▶ [EXERCISE REQUIREMENTS]: In the items below, substitute "Learn More" for "Read More" wherever it occurs and leave all other text unchanged. Omit the pictures when you reproduce the lines.

Stored data:
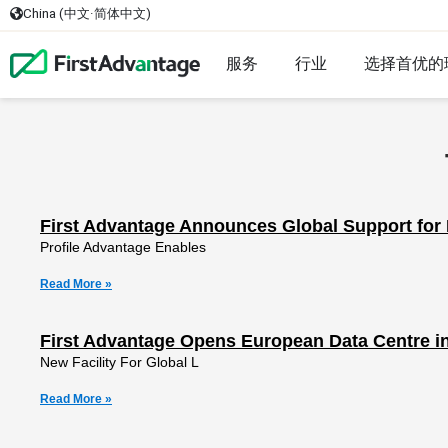
China (中文·简体中文)
服务
行业
选择首优的
First Advantage Announces Global Support for 
Profile Advantage Enables
Read More »
First Advantage Opens European Data Centre 
New Facility For Global L
Read More »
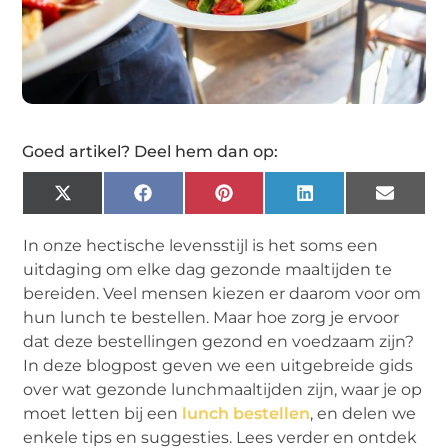
Goed artikel? Deel hem dan op:
X
Facebook
Pinterest
LinkedIn
Email
(Twitter)
In onze hectische levensstijl is het soms een
uitdaging om elke dag gezonde maaltijden te
bereiden. Veel mensen kiezen er daarom voor om
hun lunch te bestellen. Maar hoe zorg je ervoor
dat deze bestellingen gezond en voedzaam zijn?
In deze blogpost geven we een uitgebreide gids
over wat gezonde lunchmaaltijden zijn, waar je op
moet letten bij een
lunch bestellen
, en delen we
enkele tips en suggesties. Lees verder en ontdek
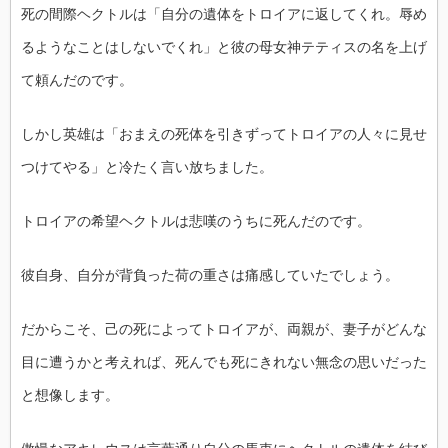
死の間際ヘクトルは「自分の遺体をトロイアに返してくれ。辱め
るようなことはしないでくれ」と彼の母女神テティスの名を上げ
て頼んだのです。
しかし英雄は「おまえの死体を引きずってトロイアの人々に見せ
つけてやる」と冷たく言い放ちました。
トロイアの希望ヘクトルは悲嘆のうちに死んだのです。
彼自身、自分が背負った荷の重さは痛感していたでしょう。
だからこそ、己の死によってトロイアが、両親が、妻子がどんな
目に遭うかと考えれば、死んでも死にきれない無念の思いだった
と想像します。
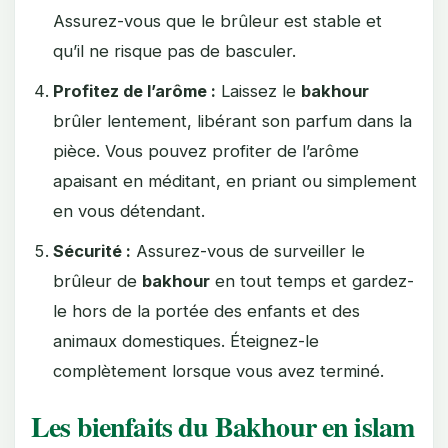
Assurez-vous que le brûleur est stable et
qu’il ne risque pas de basculer.
Profitez de l’arôme :
Laissez le
bakhour
brûler lentement, libérant son parfum dans la
pièce. Vous pouvez profiter de l’arôme
apaisant en méditant, en priant ou simplement
en vous détendant.
Sécurité :
Assurez-vous de surveiller le
brûleur de
bakhour
en tout temps et gardez-
le hors de la portée des enfants et des
animaux domestiques. Éteignez-le
complètement lorsque vous avez terminé.
Les bienfaits du Bakhour en islam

▶ [RESPONSE AREA]:
China (中文·简体中文)
服务
行业
选择首优的
First Advantage Announces Global Support for 
Profile Advantage Enables
Learn More »
First Advantage Opens European Data Centre 
New Facility For Global L
Learn More »
Goed artikel? Deel hem dan op:
X
Facebook
Pinterest
LinkedIn
Email
(Twitter)
In onze hectische levensstijl is het soms een
uitdaging om elke dag gezonde maaltijden te
bereiden. Veel mensen kiezen er daarom voor om
hun lunch te bestellen. Maar hoe zorg je ervoor
dat deze bestellingen gezond en voedzaam zijn?
In deze blogpost geven we een uitgebreide gids
over wat gezonde lunchmaaltijden zijn, waar je op
moet letten bij een
lunch bestellen
, en delen we
enkele tips en suggesties. Lees verder en ontdek
死の間際ヘクトルは「自分の遺体をトロイアに返してくれ。辱め
るようなことはしないでくれ」と彼の母女神テティスの名を上げ
て頼んだのです。
しかし英雄は「おまえの死体を引きずってトロイアの人々に見せ
つけてやる」と冷たく言い放ちました。
トロイアの希望ヘクトルは悲嘆のうちに死んだのです。
彼自身、自分が背負った荷の重さは痛感していたでしょう。
だからこそ、己の死によってトロイアが、両親が、妻子がどんな
目に遭うかと考えれば、死んでも死にきれない無念の思いだった
と想像します。
Assurez-vous que le brûleur est stable et
qu’il ne risque pas de basculer.
Profitez de l’arôme :
Laissez le
bakhour
brûler lentement, libérant son parfum dans la
pièce. Vous pouvez profiter de l’arôme
apaisant en méditant, en priant ou simplement
en vous détendant.
Sécurité :
Assurez-vous de surveiller le
brûleur de
bakhour
en tout temps et gardez-
le hors de la portée des enfants et des
animaux domestiques. Éteignez-le
complètement lorsque vous avez terminé.
Les bienfaits du Bakhour en islam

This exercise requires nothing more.